### WHAT THE EXERCISE ASKS
Every record must appear in your copy exactly as written, with no pictures.

### PROVIDED DATA
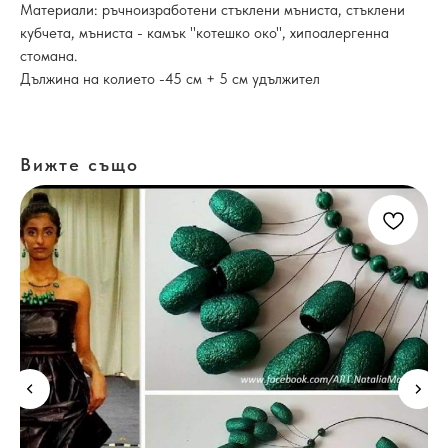
Материали: ръчноизработени стъклени мъниста, стъклени
кубчета, мъниста - камък "котешко око", хипоалергенна
стомана.
Дължина на колието -45 см + 5 см удължител
Вижте също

### WRITTEN ANSWER
Материали: ръчноизработени стъклени мъниста, стъклени
кубчета, мъниста - камък "котешко око", хипоалергенна
стомана.
Дължина на колието -45 см + 5 см удължител
Вижте също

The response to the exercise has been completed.